ただ、それだけが要因とは思えないほど、近頃のブーンを鋭敏に感じていた。
( ^ω^)「――――数字の、二と三、ですお」
( ゚∀゚)「…………」
( ^ω^)「そのことに、ショボンが気付いているのか……気付いているとしたら、どう動いてくるのか……。
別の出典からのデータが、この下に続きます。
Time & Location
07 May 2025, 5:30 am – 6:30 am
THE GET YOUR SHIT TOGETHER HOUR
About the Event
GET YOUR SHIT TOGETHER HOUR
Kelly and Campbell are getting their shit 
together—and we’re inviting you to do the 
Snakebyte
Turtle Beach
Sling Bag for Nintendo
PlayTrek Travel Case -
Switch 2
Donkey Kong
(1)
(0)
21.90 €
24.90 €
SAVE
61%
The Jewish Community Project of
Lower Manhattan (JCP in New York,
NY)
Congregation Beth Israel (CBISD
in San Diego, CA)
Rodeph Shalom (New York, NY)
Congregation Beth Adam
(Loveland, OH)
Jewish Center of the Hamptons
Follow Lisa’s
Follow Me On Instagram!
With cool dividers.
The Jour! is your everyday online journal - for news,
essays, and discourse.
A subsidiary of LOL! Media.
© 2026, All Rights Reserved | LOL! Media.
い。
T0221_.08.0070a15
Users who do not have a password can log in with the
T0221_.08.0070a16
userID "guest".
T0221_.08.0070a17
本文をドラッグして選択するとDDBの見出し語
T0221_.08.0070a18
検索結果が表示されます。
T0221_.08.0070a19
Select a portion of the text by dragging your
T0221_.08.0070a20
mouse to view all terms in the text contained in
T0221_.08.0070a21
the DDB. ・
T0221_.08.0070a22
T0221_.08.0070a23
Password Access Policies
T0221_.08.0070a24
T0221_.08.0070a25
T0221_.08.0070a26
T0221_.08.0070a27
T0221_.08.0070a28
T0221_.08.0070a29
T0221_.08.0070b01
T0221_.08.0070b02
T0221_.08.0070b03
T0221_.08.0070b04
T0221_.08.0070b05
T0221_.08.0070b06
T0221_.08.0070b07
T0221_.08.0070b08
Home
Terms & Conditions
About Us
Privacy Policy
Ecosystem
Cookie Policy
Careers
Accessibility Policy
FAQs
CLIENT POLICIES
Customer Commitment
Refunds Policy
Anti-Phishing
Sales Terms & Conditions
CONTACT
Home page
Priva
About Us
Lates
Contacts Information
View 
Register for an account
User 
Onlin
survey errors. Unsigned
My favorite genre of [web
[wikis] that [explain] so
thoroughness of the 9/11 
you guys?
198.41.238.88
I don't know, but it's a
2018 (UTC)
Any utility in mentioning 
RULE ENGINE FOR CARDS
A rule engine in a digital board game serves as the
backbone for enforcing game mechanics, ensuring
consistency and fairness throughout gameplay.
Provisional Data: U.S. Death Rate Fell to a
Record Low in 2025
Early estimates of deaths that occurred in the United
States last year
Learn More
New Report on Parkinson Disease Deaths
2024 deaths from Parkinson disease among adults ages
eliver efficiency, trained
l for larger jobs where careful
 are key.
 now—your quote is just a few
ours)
考えなきゃいけないことは、まだまだたくさんありそうですお」
ブーンが、戦の展開をどこまで見据えているのか。
それさえ、自分には分からない。
しかし、構わないのだ、それで。
自分はただ、戦うだけでいい。
自ずと、結果はついてくるはずだ。
<ヽ`∀´>「ブーン大将、ジョルジュ中将、ここに居ましたニカ」
- 161 :第112話 ◆azwd/t2EpE :2009/05/04(月) 11:03:14.42 ID:Qic+ulwE0
- ( ^ω^)「ニダーさん」
( ゚∀゚)「ニダーか、どうかしたのか?」
現れたニダーのTが、ちょうど月と重なって見えた。
鎚の先に、鉄球が付属しているかのようだった。
<ヽ`∀´>「もう夜も遅いですニダ。話なら城でお願いしますニダ」
( ^ω^)「ご心配おかけしてすみませんお」
( ゚∀゚)「わざわざ探しに来てくれたのか。すまんな」
<ヽ`∀´>「ニダー。大層なことじゃないですニダ」
( ゚∀゚)「しかし、随分と久しぶりな気がするな。実際、一年ぶりくらいか?」
<ヽ`∀´>「ですニダ。お会いしたかったですニダ」
( ゚∀゚)「北東の戦は、頑張ってくれたらしいな。
最後の戦の前に顔を合わせることができて、何よりだ」
<ヽ`∀´>「ニダニダ。みんなが最後まで生き延びれたら最高ですニダ」
そのニダーの言葉に、頷くことは、やはりできない。
微妙な笑みを返すより他なかった。
- 165 :第112話 ◆azwd/t2EpE :2009/05/04(月) 11:06:16.44 ID:Qic+ulwE0
- ( ^ω^)「さぁ、戻りましょうお。戦が始まりますお」
( ゚∀゚)「あぁ」
戦が、始まる。
最後の戦が。
その緒戦は、ブーンとショボンの直接対決で、幕を開くのだ。